▶ Document excerpt

┏━━

For Immediate Release March 4, 1994
                            PRESS BRIEFING
                    SECRETARY OF LABOR BOB REICH,
                          The Briefing Room 

12:15 P.M. EST

SECRETARY REICH: Good afternoon. In our first 13 months here in the Clinton administration the economy has now created 90,000 jobs over the two million mark. And we are very well on the path, very well along on the path to eight million jobs within four years. Unemployment is down. In our first 13 months we have now seen the unemployment rate, based on the current CPS standard, that is the new survey, drop from 7.7 percent in January of '93 to 6.5 percent in February of '94.

Now, that translates into 1.9 million private sector jobs. In our first 13 months the economy has now created 1.9 million private sector jobs. That means over 90 percent of the new jobs we created were created in the private sector. It also means that we've now created 90 percent more private sector jobs in 13 months that were created in the previous four years combined.

In the previous four years private sector job growth averaged 20,000 per month. We are now averaging 146,000 per month, over seven times that previous rate.

┗━━

▶ What you are asked to do
Pick up the 1994 labor secretary's jobs briefing after its last sentence and carry it forward. The rows play no part in what follows and can be skipped.

▶ Records
┏━━

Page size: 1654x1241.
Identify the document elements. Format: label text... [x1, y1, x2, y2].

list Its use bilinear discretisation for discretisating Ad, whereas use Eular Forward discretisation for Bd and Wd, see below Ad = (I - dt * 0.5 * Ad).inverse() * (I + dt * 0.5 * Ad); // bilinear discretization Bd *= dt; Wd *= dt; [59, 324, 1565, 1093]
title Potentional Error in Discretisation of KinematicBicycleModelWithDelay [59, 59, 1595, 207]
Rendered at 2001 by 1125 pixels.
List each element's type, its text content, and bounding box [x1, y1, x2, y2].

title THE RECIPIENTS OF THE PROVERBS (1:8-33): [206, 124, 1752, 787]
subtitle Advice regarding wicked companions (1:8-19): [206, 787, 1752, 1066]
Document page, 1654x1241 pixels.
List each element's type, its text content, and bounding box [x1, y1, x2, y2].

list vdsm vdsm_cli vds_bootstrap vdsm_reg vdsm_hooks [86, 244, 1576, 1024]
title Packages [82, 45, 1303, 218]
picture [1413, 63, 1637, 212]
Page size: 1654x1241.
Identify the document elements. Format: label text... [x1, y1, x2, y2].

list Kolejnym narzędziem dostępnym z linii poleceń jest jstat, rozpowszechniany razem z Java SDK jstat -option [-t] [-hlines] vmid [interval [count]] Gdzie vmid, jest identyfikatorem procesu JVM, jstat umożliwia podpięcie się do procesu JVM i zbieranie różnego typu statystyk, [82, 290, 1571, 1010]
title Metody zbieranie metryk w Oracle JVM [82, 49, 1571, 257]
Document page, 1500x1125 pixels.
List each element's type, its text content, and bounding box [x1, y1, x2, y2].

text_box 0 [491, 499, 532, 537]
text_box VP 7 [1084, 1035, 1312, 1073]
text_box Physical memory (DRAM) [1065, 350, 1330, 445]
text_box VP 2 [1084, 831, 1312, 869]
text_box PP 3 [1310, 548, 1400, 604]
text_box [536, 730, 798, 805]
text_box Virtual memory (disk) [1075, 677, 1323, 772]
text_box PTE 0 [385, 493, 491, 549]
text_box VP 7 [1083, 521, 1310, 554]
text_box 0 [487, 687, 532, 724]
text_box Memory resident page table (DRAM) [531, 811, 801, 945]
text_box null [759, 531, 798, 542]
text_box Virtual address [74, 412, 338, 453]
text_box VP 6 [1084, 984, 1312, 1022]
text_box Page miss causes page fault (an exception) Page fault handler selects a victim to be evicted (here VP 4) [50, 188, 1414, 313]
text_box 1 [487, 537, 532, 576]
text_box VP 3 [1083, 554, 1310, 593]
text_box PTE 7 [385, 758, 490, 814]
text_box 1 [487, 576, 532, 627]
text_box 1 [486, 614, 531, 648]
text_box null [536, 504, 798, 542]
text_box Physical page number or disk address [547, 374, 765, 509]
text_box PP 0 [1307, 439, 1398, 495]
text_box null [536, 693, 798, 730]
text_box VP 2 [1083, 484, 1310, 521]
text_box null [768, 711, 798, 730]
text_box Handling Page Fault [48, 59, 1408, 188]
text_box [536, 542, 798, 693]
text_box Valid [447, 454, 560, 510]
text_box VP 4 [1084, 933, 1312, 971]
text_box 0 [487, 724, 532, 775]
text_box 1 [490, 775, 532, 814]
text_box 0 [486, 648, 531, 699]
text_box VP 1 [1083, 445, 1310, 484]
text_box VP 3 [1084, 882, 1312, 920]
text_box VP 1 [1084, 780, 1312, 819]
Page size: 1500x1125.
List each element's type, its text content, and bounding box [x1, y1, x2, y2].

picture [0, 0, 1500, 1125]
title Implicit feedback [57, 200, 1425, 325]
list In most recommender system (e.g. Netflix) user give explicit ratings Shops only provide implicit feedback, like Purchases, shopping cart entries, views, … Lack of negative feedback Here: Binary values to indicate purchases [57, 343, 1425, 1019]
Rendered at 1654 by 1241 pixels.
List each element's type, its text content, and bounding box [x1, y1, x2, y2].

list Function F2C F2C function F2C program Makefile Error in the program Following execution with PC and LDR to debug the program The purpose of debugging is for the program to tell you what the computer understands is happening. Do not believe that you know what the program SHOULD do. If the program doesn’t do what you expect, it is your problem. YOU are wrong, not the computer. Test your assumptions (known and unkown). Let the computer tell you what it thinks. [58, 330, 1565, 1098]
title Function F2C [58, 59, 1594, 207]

┗━━

▶ Task result
Manufacturing jobs are up. Manufacturing jobs went up for the fifth straight month, the first time this has happened since 1988.

That's the good news. I want to sound two cautionary notes, however. One is that January's unemployment numbers have been revised, and they've been revised downward, showing no net job growth in January, which means that the net job growth for January and February was on average 107,000 jobs each month. This is good, and given the weather conditions, the very severe weather conditions in January and February over much of the country, this shows a continuous good, steady expansion of job growth.

The other cautionary note is that although the news is good, although jobs are coming back, we must also be sensitive -- and we are sensitive -- to the fact that 8.5 million Americans are still without jobs. We still have, in fact, 4.5 million Americans who are involuntarily working part-time. They would rather have full-time jobs; and another half million Americans, at least, who are too discouraged to look for work.

We are continuing to be vigilant on the job front with regard to ensuring that all Americans do have good jobs. That's why next week the President will be introducing his reemployment act of 1994; and that's why the President, a week from Monday, will be hosting, in Detroit, an international jobs conference focusing on the jobs issue not only in the United States, but also in other G-7 nations.

Thank you.

DR. TYSON: The creation of 200,000 -- over 200,000 jobs last month and over two million jobs during the last year certainly is good news for the economy. It shows that the economy is on a solid growth path with more jobs, rising incomes, and improving family well-being.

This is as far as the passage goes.